PASSAGE:
○ ○ ○

9. Firstly, Learned counsel for the Applicants’ has submitted that the Applicants’ herein were neither served with a Plaint and summons to enter appearance [STEA] either in accordance with the law or at all. In this regard, Learned counsel has contended that in the absence of service of Plaint and summons to enter appearance[ STEA], the Applicants’ herein therefore could not be expected to enter appearance and filed any statement of defense or at all.

10. To this end, Learned counsel for the Applicants has thereafter invited the Honourable court to take cognizance of the provisions of Order 5 Rule 6, 7, 8 and 15 of the Civil Procedure Rules 2010.

11. Secondly, Learned counsel for the Applicants’ has submitted that even though the firm of M/s E. M Wachira & Company Advocates purported to enter appearance and file a Statement of Defense on behalf of the Defendants, the said firm of advocates was neither instructed nor retained by the Defendants to enter appearance and/or file any pleadings on behalf of the Applicants’ herein.

12. Arising from the foregoing, Learned counsel for the Applicants has thereafter contended that to the extent that the firm of M/s E. M Wachira & Company Advocates was neither instructed nor retained by the Applicants herein, the pleadings filed by the said law firm as well as their participation in the instant matter were therefore undertaken without the requisite instructions.

○ ○ ○

TASK MATERIAL:
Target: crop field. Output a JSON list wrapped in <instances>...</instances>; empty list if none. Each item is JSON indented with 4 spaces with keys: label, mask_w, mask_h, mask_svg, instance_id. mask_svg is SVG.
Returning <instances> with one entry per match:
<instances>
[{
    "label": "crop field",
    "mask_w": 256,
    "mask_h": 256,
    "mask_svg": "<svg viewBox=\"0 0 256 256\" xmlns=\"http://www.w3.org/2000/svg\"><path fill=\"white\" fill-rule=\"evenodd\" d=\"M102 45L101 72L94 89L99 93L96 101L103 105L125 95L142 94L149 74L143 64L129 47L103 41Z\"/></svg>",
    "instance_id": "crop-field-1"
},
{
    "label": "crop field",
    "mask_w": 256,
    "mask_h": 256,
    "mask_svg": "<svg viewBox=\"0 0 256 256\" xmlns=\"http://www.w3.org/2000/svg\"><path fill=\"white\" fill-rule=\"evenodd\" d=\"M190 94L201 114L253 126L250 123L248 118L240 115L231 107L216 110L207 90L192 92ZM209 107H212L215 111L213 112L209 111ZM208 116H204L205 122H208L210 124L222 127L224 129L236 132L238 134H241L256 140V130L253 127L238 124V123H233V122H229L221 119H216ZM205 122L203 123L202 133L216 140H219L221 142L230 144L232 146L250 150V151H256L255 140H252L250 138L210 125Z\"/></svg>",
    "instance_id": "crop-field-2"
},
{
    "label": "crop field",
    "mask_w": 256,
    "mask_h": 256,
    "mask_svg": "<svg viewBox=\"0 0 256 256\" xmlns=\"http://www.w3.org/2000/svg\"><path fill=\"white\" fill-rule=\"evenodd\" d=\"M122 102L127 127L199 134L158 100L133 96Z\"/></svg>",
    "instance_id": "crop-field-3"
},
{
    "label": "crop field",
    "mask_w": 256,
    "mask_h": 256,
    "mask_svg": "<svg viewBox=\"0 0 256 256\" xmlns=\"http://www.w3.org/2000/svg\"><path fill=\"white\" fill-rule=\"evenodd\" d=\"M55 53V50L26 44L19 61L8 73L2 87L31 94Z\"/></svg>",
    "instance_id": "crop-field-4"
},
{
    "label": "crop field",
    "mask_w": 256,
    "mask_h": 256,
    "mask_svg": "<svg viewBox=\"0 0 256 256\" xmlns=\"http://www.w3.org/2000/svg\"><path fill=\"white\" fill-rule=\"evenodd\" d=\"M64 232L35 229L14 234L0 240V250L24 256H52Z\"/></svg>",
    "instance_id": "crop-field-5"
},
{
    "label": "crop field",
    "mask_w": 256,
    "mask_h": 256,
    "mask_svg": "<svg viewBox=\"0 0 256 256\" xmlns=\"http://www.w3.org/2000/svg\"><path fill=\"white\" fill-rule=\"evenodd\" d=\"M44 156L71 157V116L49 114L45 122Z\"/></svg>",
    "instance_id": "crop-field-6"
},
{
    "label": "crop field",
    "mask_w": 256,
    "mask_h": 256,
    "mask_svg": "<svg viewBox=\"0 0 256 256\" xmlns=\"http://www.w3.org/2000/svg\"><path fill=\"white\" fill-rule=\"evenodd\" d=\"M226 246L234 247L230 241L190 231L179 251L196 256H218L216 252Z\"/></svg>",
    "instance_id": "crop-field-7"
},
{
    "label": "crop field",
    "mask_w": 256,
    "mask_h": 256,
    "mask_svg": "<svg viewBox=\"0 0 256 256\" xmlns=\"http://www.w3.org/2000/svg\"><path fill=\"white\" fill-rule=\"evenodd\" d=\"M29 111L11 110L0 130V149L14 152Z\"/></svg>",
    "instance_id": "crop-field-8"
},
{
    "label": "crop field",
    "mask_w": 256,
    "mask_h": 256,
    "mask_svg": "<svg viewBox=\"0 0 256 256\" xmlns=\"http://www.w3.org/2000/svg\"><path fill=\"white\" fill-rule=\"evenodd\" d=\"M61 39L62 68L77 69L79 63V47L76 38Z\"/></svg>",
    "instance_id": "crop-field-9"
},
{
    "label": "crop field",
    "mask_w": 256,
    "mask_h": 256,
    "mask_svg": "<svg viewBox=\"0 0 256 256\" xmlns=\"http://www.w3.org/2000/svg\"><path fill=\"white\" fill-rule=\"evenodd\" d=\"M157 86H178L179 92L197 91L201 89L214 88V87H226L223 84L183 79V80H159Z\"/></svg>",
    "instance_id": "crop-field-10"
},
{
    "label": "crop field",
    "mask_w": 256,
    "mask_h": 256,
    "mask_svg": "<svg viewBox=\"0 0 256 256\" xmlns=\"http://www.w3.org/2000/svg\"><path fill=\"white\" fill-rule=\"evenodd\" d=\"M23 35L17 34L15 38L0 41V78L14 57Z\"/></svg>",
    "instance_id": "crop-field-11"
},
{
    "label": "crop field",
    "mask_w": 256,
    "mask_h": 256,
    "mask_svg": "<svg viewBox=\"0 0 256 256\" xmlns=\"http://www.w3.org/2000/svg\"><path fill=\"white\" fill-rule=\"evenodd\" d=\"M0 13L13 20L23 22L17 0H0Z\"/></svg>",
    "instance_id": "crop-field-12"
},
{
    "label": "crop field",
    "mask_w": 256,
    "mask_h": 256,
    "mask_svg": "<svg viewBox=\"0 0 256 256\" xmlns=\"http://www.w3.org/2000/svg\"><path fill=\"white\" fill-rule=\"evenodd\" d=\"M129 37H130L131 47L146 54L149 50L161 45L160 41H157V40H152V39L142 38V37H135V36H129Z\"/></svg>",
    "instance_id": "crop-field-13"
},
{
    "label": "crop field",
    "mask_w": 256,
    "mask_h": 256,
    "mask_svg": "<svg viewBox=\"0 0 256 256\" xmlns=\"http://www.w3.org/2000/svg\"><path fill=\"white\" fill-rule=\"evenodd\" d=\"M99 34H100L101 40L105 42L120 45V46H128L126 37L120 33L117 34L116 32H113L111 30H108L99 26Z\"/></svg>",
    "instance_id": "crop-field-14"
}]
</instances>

○ ○ ○

PROBLEM SET:
1. According to the passage, which firm purported to enter appearance and file a Statement of Defense on behalf of the Defendants?
2. Locate each line of the records that contains the string "instances" and copy those lines.

COMPLETE ANSWERS:
1. M/s E. M Wachira & Company Advocates

2.
Target: crop field. Output a JSON list wrapped in <instances>...</instances>; empty list if none. Each item is JSON indented with 4 spaces with keys: label, mask_w, mask_h, mask_svg, instance_id. mask_svg is SVG.
Returning <instances> with one entry per match:
<instances>
</instances>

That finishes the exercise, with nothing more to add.